Difficulty: 7.  It’s relatively easy to see what you need to do.  It’s harder to make the numbers actually work.  Even this paper has to resort to using rational numbers for the ranks, which is a fixable problem, but certainly not obvious.

Here is another scheme problem with a different kind of a reduction.

The problem: Non-Containment for Free B-Schemes. This is problem PO18 in the appendix.

The description: A “B-Scheme is” a rooted, directed, acyclic graph where each vertex has outdegree of either 0 (a “leaf”) or 2 (a “test”).  The test vertices label their out edges as “T” or “F”.  Each vertex gets a label.  Test vertices are labeled as boolean Boolean variables, leaves are labeled with function symbols (with the special symbol “Ω” meaning “undefined function”.

Multiple vertices can have the same label, but in a “free” B-scheme, no path from the root to a leaf hits two vertices with the same label.  We can “assign” truth values to the boolean variables, which then define a path through the scheme to a leaf.  The value of the truth assignment is the label given to the leaf we end up in.

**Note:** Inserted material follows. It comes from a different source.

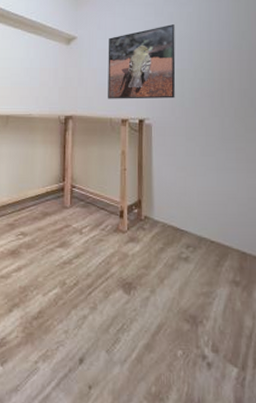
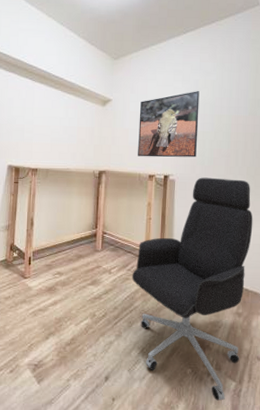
office chair: none [106,121,247,392] -> present [131,177,253,401]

Suppse we have two such B-Schemes, S1 and S2.  S1 is contained in S2 if for all assignments of variables, either S1 ends up in Ω, or S1 ends up in a leaf that is the same label as S2‘s leaf with the same assignment.

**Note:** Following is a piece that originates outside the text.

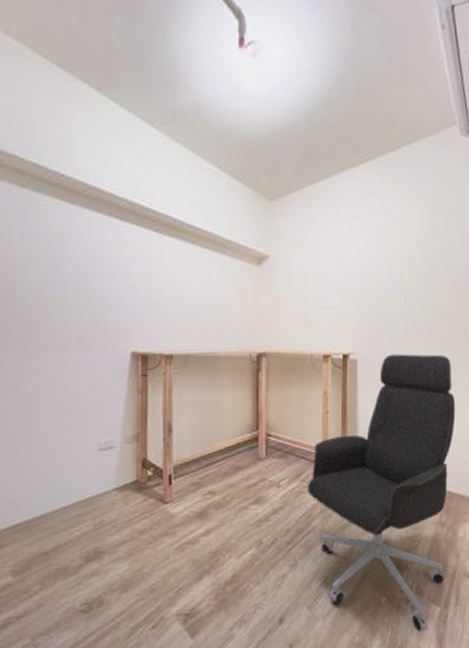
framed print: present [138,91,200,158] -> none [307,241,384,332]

So, our question is: Given two free B-Schemes S1 and S2, is S1 not  contained in S2?

Example:

Here is our S1: “O” is the label for the Ω leaf

Here is S2 (x1a and x1b both are labeled for the variable x1.  I had to give them different names so Graphviz didn’t think they were the same variable.)

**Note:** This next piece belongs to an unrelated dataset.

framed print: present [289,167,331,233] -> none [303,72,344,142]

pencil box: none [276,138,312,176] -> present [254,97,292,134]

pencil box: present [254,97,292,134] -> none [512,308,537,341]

S2 returns the number of true assignments of x0 and x1.  S1 correctly finds the same leaf if at least one variable is true, but goes to O otherwise.

But, S1 is NOT contained in S2 because assigning both variables to true puts S1 in L1 and S2 in L2.

Reduction: The paper by Fortune, Hopcroft, and Schmidt defines this problem and reduces from 3SAT. First, we replace all positive occurrences of the same variable xi with new variables ui1..uip (if it occurred p times).  We similarly replace all negative occurrences of xi with vi1..viq (if it appeared negated q times).  Our job is to build two schemes.

S1‘s job is to tell us if the formula is satisfiable.  Each clause (a1,b1, c1), gets a chain of vertices. It goes “across” on F, and down to the first variable of the second clause on T.  If all literals get assigned F, we end up in a Ω leaf.  The final clause has edges from T to our output “f” leaf (Yes, that means the vertex we reach when the formula is satisfiable and all of the clauses are true is labeled “f”.  I’m sorry.)  Here is the paper’s example.  Keep in mind that each of the a,b, and c vertices here represent literals whose actual value in the formula is one of the u and v variables we created above. S2‘s job is to make sure that all of our new u and v vertices have the same (and consistent) truth values.  If we ever have a ui with a different truth value than some other uj (or if it has the same truth value as its corresponding vj) we jump to f.  If everything is ok, we jump to a new end point g.  Here is the diagram from the paper.  Notice that they are doing this for all of the replacements for all of the variables in one scheme. If our original formula was satisfiable, we would find a way to make S1 go to f, and since all of the variable assignments are consistent, we could use those assignments to make S2 go to g, so S1 is not contained in S2,  In the other direction, if S1 is not contained in S2, then since all S1 can reach is Ω and f, it must be the case that there is an assignment that leads S1 to f and S2 to g.  S2 ends in g only when its u and v variables are assigned consistently.  S1 goes to f only when its clauses are all satisfied.  Thus, we have found a way to satisfy the formula.

Difficulty: 7.  This is different from the other scheme problems we have seen, where the second scheme is the trivial “yes” scheme.  Here, we need to use both schemes to check different aspects of the solution.  That’s pretty cool.